> [Selected extract]
# Brute 650 SRA Carb Cleaning



## drewj323 (Sep 8, 2009)

Hey everyone as you can tell I am new to this site, but I have a problem. I've got a 2005 650 Brute with only 259 miles on it so it sits a lot. Well I have got some bad gas in it and it is running rough and sputtering. I have tried some of the things that I've seen on here to clean the carbs on the the bike, but I think it is time to take them off and clean them. 

Does anyone have a pdf version of that section of the manual? I can't really afford to take it to the shop and I have the tools and ability to do it myself. I would just like something to guide me through the process. Any help would be greatly appreciated. 

BTW it is bone stock.

Thanks, 
Drew


----------



## phreebsd (Dec 16, 2004)

I have that section. let me find it. it's posted somewhere in another thread.


----------



## phreebsd (Dec 16, 2004)

here it is


here you go. This is the whole fuel system chapter. Covers carbs to fuel pump.


----------



## drewj323 (Sep 8, 2009)

That is what I needed!! Thank you!!! Any words of advice from those of you that are much more experienced than I?? I would be grateful. Thanks, Drew


----------



## Greg G (Jan 8, 2009)

When doing carb work, cleanliness is manditory. Also have a big place to work and lay everything out as you take it apart, that will make reassembly a lot easier. Just take your time, follow the manual, and be sure to keep up with all the parts. Nothing is worse than almost getting done and realize you lose a small special screw or something else. Lesson learned the hard way.

> [Material]
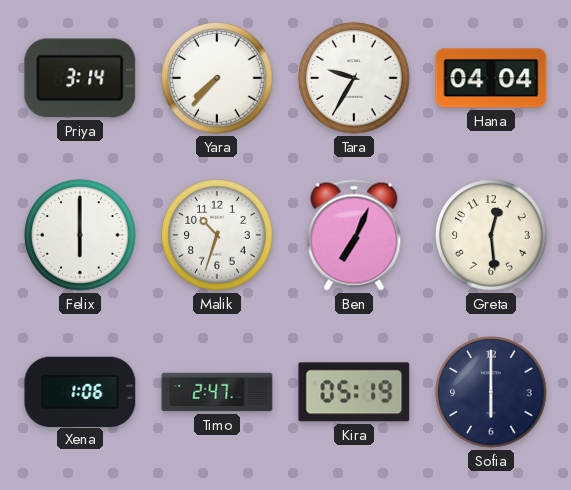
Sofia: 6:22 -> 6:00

> [Work to complete]
- A) Duplicate the carb-cleaning thread word for word, everything from "# Brute 650" down to "and clean them.".
- B) Resume the carb-cleaning thread after its last sentence.
The data above comes from a source separate from the carb-cleaning thread.

> [Task results]
- A)
# Brute 650 SRA Carb Cleaning



## drewj323 (Sep 8, 2009)

Hey everyone as you can tell I am new to this site, but I have a problem. I've got a 2005 650 Brute with only 259 miles on it so it sits a lot. Well I have got some bad gas in it and it is running rough and sputtering. I have tried some of the things that I've seen on here to clean the carbs on the the bike, but I think it is time to take them off and clean them.

- B)
Greg G


----------



## drewj323 (Sep 8, 2009)

Thanks. Any other tips are welcome!!


----------



## drtyTshrt (May 27, 2009)

Do not forget the chokes. make sure the plungers are really clean and polished they stick often, and lube the cables.


----------



## drewj323 (Sep 8, 2009)

I got into it tonight and ran into some issues. First of all, I couldn't get the screws that hold the choke plates undone without stripping them so I left them be. I also couldn't get the carb bowls off. Each carb had 2 of the 4 screws stuck and the screws started to strip. So I was able to get the diaprhams out and clean all of those areas and they slide well. I also cleaned out all other things out that I could get to, I put it back together and the problem is better, but still exists. I believe that my main jet is plugged. my pilots are clean. 

It idles good what not, the problem is that under a load it wants to spit and sputter. Any ideas on what to do to free up those screws on the float bowls? I thought about making a groove with the dremel and trying to get them out. Any help would be great!!! 

Thanks,
Drew


----------



## drtyTshrt (May 27, 2009)

I sloted mine with a dremel. They are pretty soft screws.Actually every screw and bolt in theses things are soft. Just remember to use the torc specs whenever possible and do not overtighten anything or they will either strip or break off.


----------



## drewj323 (Sep 8, 2009)

I got the bowls off and the front float was stuck and there was a lot of nasty varnish in there. I also cleaned all the jets and can see light through them. So far so good. My question is does anyone know the sizes of the screws that hold the carb bowls on and the choke plates? I am going to replace them with hex heads and would like to know the sizes. I cant see putting the same weak screws in there. Thanks for your help!!!


----------



## Guarino113 (Oct 3, 2009)

if noone knows you can take them to the hardware store and match them. find a nut that fits and that will tell you. im sure somone here knows though.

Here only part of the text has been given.